A little bit of history One day in the 1920s, Hungarian journalist László József Bíró was musing on the strange properties of newspaper printing ink, which could adhere to any sort of paper and dried quickly. Naturally enough, he tried putting some in a fountain pen, but it gummed up the feed and he got nowhere. So, he tinkered and tweaked and redesigned the old ink pencil with a rotating sphere applicator, and thus the ballpoint was born… and generations of children didn’t learn to write properly. Hey ho, these things happen. Now though, thanks to a bit of a breakthrough from Platinum, we know that Bíró just exercised his admirable creativity in the wrong direction, opting for mechanical engineering when chemical engineering would have done just fine. The Carbon Ink is permanent, fast-drying and writes on almost anything, and Platinum have produced a pen to go with it – which can supposedly withstand any propensity to carboniferously pigmentoid agglomerations (or ‘sticky stuff’ as we call it technically). Three of us decided to put the Carbon Pen to the test.How it looks It’s long; very, very, long. ‘Slim, too. It looks classy with its shiny black barrel and gold accents. Sat in the desk holder (an optional extra) it looks very sophisticated and is, perhaps intentionally, reminiscent of a quill. The included temporary cap, though, is an ugly hexagonal thing which is best disposed of quickly – the best thing that can be said about it is that it’s very functional.
How it feels The Carbon Pen is light and the length makes it sit nicely in the hand. It’s easy enough to hold for long periods of time. You can often feel the nib tackling the texture of the paper too – which can be a mixed blessing, depending upon the purpose you acquire the pen for.
How it fills It’s a proprietary cartridge/converter filler. Although designed with Platinum’s Carbon Ink in mind, get a syringe and there’s nothing to prevent you from using any ink you like.
Crucially, how it writes… We found it a little tricky to actually write with as the extremely fine and very stiff steel nib does provide a lot of ‘feedback’ – which some people like, but wasn’t so much to our tastes. It was a different matter when it came to drawing, though, as the ultra thin line it gives, using waterproof ink, is perfect for ink and watercolour sketching.
Pen! What is it good for? The Platinum Carbon Pen is very good for drawing, but probably not so good for writing a novel. It would be useful for making notes, maybe working out some maths, or other tasks where small writing or precision is important (such as designing fonts, we’ve discovered!). Because it writes on just about anything it can also come in handy in situations where submitting to Mr. Biro’s invention would otherwise be necessary; for example, it writes on glossy wall calendars and can even handle a newspaper crossword.

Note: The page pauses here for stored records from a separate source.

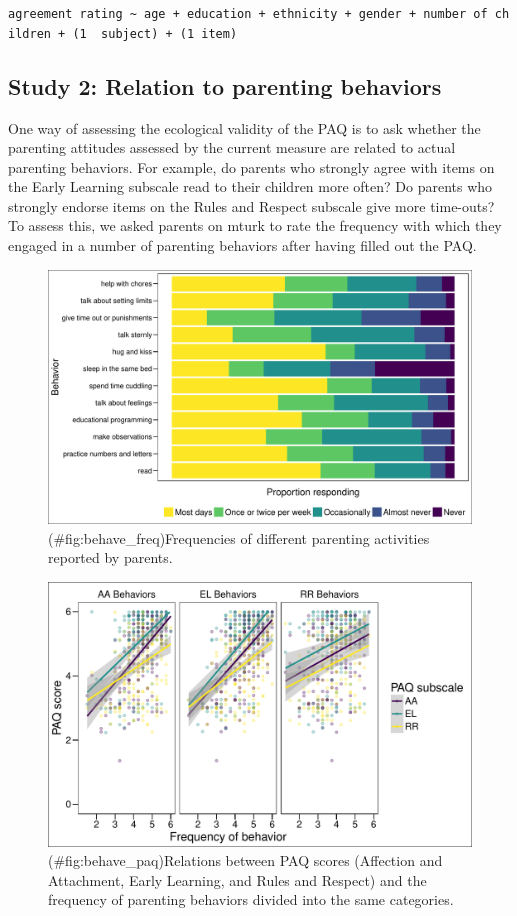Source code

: \documentclass[floatsintext,man]{apa6}
\theoremstyle{definition}
\theoremstyle{definition}
\theoremstyle{definition}
\theoremstyle{remark}
\begin{document}
\texttt{agreement\ rating\ \textasciitilde{}\ age\ +\ education\ +\ ethnicity\ +\ gender\ +\ number\ of\ children\ +\ (1\ \textbar{}\ subject)\ +\ (1\textbar{}\ item)}

\subsection{Study 2: Relation to parenting
behaviors}\label{study-2-relation-to-parenting-behaviors}

One way of assessing the ecological validity of the PAQ is to ask
whether the parenting attitudes assessed by the current measure are
related to actual parenting behaviors. For example, do parents who
strongly agree with items on the Early Learning subscale read to their
children more often? Do parents who strongly endorse items on the Rules
and Respect subscale give more time-outs? To assess this, we asked
parents on mturk to rate the frequency with which they engaged in a
number of parenting behaviors after having filled out the PAQ.

\begin{figure}
\centering
\includegraphics{PAQ_paper_files/figure-latex/behave_freq-1.pdf}
\caption{(\#fig:behave\_freq)Frequencies of different parenting
activities reported by parents.}
\end{figure}

\begin{figure}
\centering
\includegraphics{PAQ_paper_files/figure-latex/behave_paq-1.pdf}
\caption{(\#fig:behave\_paq)Relations between PAQ scores (Affection and
Attachment, Early Learning, and Rules and Respect) and the frequency of
parenting behaviors divided into the same categories.}
\end{figure}
\end{document}
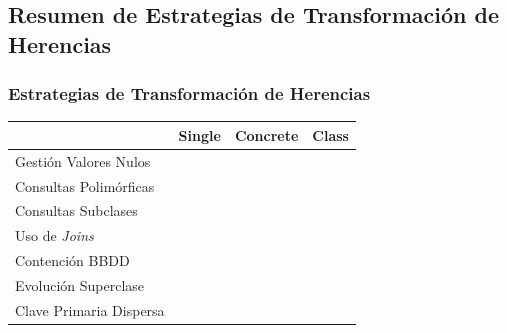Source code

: \documentclass[a4paper,slidestop,xcolor=pst,blue]{beamer}
\newcommand{\cmark}{\ding{51}}
\newcommand{\xmark}{\ding{55}}
\begin{document}
\subsection{Resumen de Estrategias de Transformación de Herencias}

\begin{frame}[c]
    \frametitle{Estrategias de Transformación de Herencias}
    \begin{center}
        \begin{tabular}{||l|c|c|c||}
        \hline \hline
                                & Single         & Concrete        & Class   \\ \hline
        Gestión Valores Nulos   & \xmark         & \cmark          & \cmark  \\ \hline
        Consultas Polimórficas  & \cmark         & \xmark          & \xmark  \\ \hline
        Consultas Subclases     & \xmark         & \cmark          & \cmark  \\ \hline
        Uso de \emph{Joins}     & \cmark         & \cmark          & \xmark  \\ \hline
        Contención BBDD         & \xmark         & \cmark          & \cmark  \\ \hline
        Evolución Superclase    & \cmark         & \xmark          & \cmark  \\ \hline
        Clave Primaria Dispersa & \xmark         & \cmark          & \xmark  \\ \hline
        \hline
        \end{tabular}
    \end{center}
\end{frame}
\end{document}
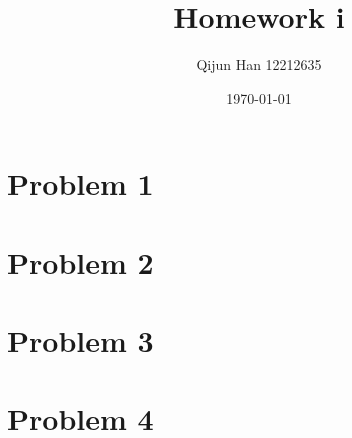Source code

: \documentclass[12pt,a4paper]{article}
\title{Homework i}
\author{Qijun Han 12212635}
\date{\today}
\begin{document}
\maketitle

\section{Problem 1}

\section{Problem 2}

\section{Problem 3}

\section{Problem 4}
\end{document}
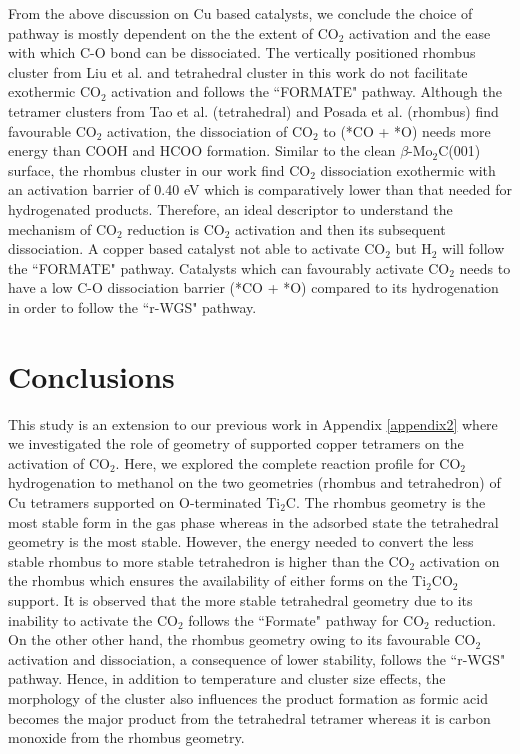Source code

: From the above discussion on Cu based catalysts, we conclude the choice of pathway is mostly dependent on the the extent of CO$_2$ activation and the ease with which C-O bond can be dissociated. The vertically positioned rhombus cluster from Liu et al.\cite{liu2015carbon} and tetrahedral cluster in this work do not facilitate exothermic CO$_2$ activation and follows the ``FORMATE" pathway. Although the tetramer clusters from Tao et al.\cite{tao2019best} (tetrahedral) and Posada et al.\cite{posada2016conversion} (rhombus) find favourable CO$_2$ activation, the dissociation of CO$_2$ to (*CO + *O) needs more energy than COOH and HCOO formation. Similar to the clean $\beta$-Mo$_2$C(001) surface, the rhombus cluster in our work find CO$_2$ dissociation exothermic with an activation barrier of 0.40 eV which is comparatively lower than that needed for hydrogenated products. Therefore, an ideal descriptor to understand the mechanism of CO$_2$ reduction is CO$_2$ activation and then its subsequent dissociation. A copper based catalyst not able to activate CO$_2$ but H$_2$ will follow the ``FORMATE" pathway. Catalysts which can favourably activate CO$_2$ needs to have a low C-O dissociation barrier (*CO + *O) compared to its hydrogenation in order to follow the ``r-WGS" pathway.   

\section{Conclusions}
\label{concle}
This study is an extension to our previous work in Appendix \ref{appendix2} where we investigated the role of geometry of supported copper tetramers on the activation of CO$_2$. Here, we explored the complete reaction profile for CO$_2$ hydrogenation to methanol on the two geometries (rhombus and tetrahedron) of Cu tetramers supported on O-terminated Ti$_2$C. The rhombus geometry is the most stable form in the gas phase whereas in the adsorbed state the tetrahedral geometry is the most stable. However, the energy needed to convert the less stable rhombus to more stable tetrahedron is higher than the CO$_2$ activation on the rhombus which ensures the availability of either forms on the Ti$_2$CO$_2$ support. It is observed that the more stable tetrahedral geometry due to its inability to activate the CO$_2$ follows the ``Formate" pathway for CO$_2$ reduction. On the other other hand, the rhombus geometry owing to its favourable CO$_2$ activation and dissociation, a consequence of lower stability, follows the ``r-WGS" pathway. Hence, in addition to temperature and cluster size effects, the morphology of the cluster also influences the product formation as formic acid becomes the major product from the tetrahedral tetramer whereas it is carbon monoxide from the rhombus geometry. 

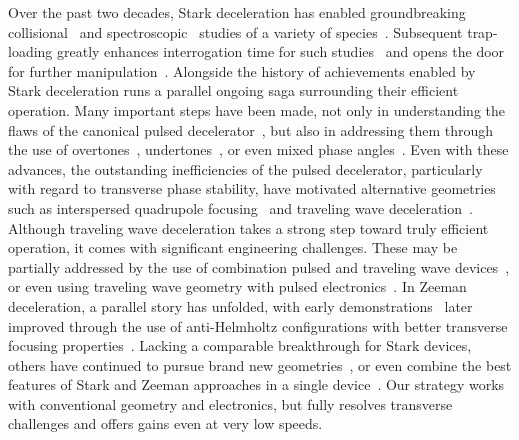 \documentclass[%
 reprint,
 amsmath,amssymb,
 aps,
prl,
]{revtex4-1}
\begin{document}
Over the past two decades, Stark deceleration has enabled groundbreaking collisional~\cite{Sawyer2011,Kirste2012,Gao2018} and spectroscopic~\cite{Veldhoven2004,Hudson2006,Lev2006,Fast2018} studies of a variety of species~\cite{VanDeMeerakker2012}. 
Subsequent trap-loading greatly enhances interrogation time for such studies~\cite{Sawyer2008} and opens the door for further manipulation~\cite{Reens2017}. 
Alongside the history of achievements enabled by Stark deceleration runs a parallel ongoing saga surrounding their efficient operation. 
Many important steps have been made, not only in understanding the flaws of the canonical pulsed decelerator~\cite{VanDeMeerakker2006,Sawyer2008a}, but also in addressing them through the use of overtones~\cite{VanDeMeerakker2005a,Scharfenberg2009}, undertones~\cite{Zhang2016}, or even mixed phase angles~\cite{Parazzoli2009,Hou2013}. 
Even with these advances, the outstanding inefficiencies of the pulsed decelerator, particularly with regard to transverse phase stability, have motivated alternative geometries such as interspersed quadrupole focusing~\cite{Sawyer2008a} and traveling wave deceleration~\cite{Osterwalder2010,VandenBerg2014,Fabrikant2014}.
Although traveling wave deceleration takes a strong step toward truly efficient operation, it comes with significant engineering challenges. 
These may be partially addressed by the use of combination pulsed and traveling wave devices~\cite{Quintero-Perez2013}, or even using traveling wave geometry with pulsed electronics~\cite{Hou2016,Shyur2017}. 
In Zeeman deceleration, a parallel story has unfolded, with early demonstrations~\cite{Vanhaecke2007,Narevicius2008} later improved through the use of anti-Helmholtz configurations with better transverse focusing properties~\cite{LavertOfir2011,Dulitz2014}.
Lacking a comparable breakthrough for Stark devices, others have continued to pursue brand new geometries~\cite{Wang2016}, or even combine the best features of Stark and Zeeman approaches in a single device~\cite{Cremers2017,Plomp2019}.
Our strategy works with conventional geometry and electronics, but fully resolves transverse challenges and offers gains even at very low speeds.
\end{document}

VFM Oddly, the stand costs more than the pen itself – perhaps on the understanding that the pen unit can be affordably replaced if it does ‘gum up’. But to buy both together shouldn’t set you back much more than £20, and for a pen this unique (and useful) we think that’s quite decent value.

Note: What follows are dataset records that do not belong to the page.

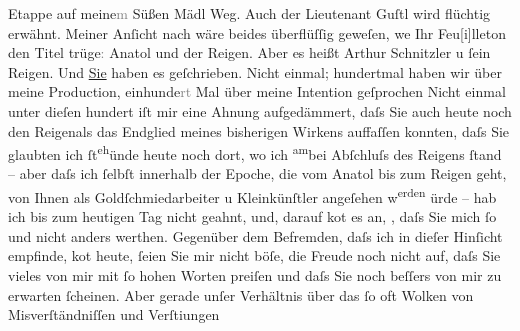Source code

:                Etappe auf meine\textcolor{gray}{m} Süßen Mädl Weg. Auch der Lieutenant Guſtl wird flüchtig erwähnt. Meiner Anſicht nach
               wäre beides überflüſſig geweſen, we{\geminationn}{ }{\pb}Ihr Feu{[}i{]}lleton den Titel
                  trüge\textcolor{gray}{:}{ }Anatol und der Reigen. Aber es heißt Arthur Schnitzler u
                  ſein Reigen. Und \uline{Sie} haben es geſchrieben.
               Nicht einmal; hundertmal haben wir über meine Production,
                  einhunde\textcolor{gray}{rt} Mal über meine Intention geſprochen{\dotstwo} Nicht einmal unter dieſen hundert iſt mir eine Ahnung
               aufgedämmert, daſs Sie auch heute noch den Reigenals das Endglied meines bisherigen Wirkens
               auffaſſen konnten, daſs Sie glaubten ich ſt\substVorne{}\textsuperscript{eh}\substDazwischen{}ünd\substHinten{}e heute noch dort, wo ich \substVorne{}\textsuperscript{am}\substDazwischen{}bei\substHinten{} Abſchluſs des Reigens ſtand – aber \introOben{}daſs ich\introOben{} ſelbſt innerhalb der Epoche, die vom Anatol bis zum Reigen
               geht, von Ihnen als Goldſchmiedarbeiter u Kleinkünſtler angeſehen w\substVorne{}\textsuperscript{erden }\substDazwischen{}ürde\substHinten{} – hab ich bis {\pb}zum heutigen Tag
               nicht geahnt, und, darauf ko{\geminationm}t es an, \label{T_L02988-5v}\label{T_L02988-5}, daſs Sie mich ſo und nicht anders werthen. Gegenüber dem
               Befremden, daſs ich in dieſer Hinſicht empfinde, ko{\geminationm}t
               heute, ſeien Sie mir nicht böſe, die Freude noch nicht {\pb}auf, daſs Sie vieles von mir mit ſo hohen
               Worten preiſen und daſs Sie noch beſſers von mir zu erwarten ſcheinen. Aber gerade
               unſer Verhältnis \introOben{}über\introOben{} das ſo oft \strikeout{\textcolor{gray}{unter}} Wolken von Misverſtändniſſen und Verſti{\geminationm}ungen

If this isn’t quite your cup of tea, but almost… There is not much to compete with this really, at least at this price point. Some of Platinum’s gold-nibbed fountain pens like the #3776 can handle permanent inks, but these cost ten times as much and need very thorough rinsing-through afterwards. If it’s an affordable ultra-fine nib you’re after, the Pilot Penmanship is also worth a look.
Our overall recommendation We feel this is a pen that’s absolutely great for one purpose (sketching and drawing) but not so good for another (writing). It’s a fantastic price, though, and definitely worth considering if you’re after something a little different to add to your artistic arsenal.
Where to get hold of one Cult Pens sent us these review samples and they are one of just a few places in the UK where they can be found. They’re much more commonly available overseas.
This meta-review references:
- Scribble Monboddo’s hand-written review
- Ian Hedley’s text-and-sketches review
- Stuart Hazley’s text-and-photos review
Thanks to Cult Pens for supplying us with three test units. At the time of writing they are offering 20% off all Platinum products, making this pen even more of a bargain.
2 thoughts on “Platinum Carbon Pen review”
I love writing with my carbon pen! It suits my handwriting.
This pen has become my “go to” pen for sketching. Very easy to make it more portable as well.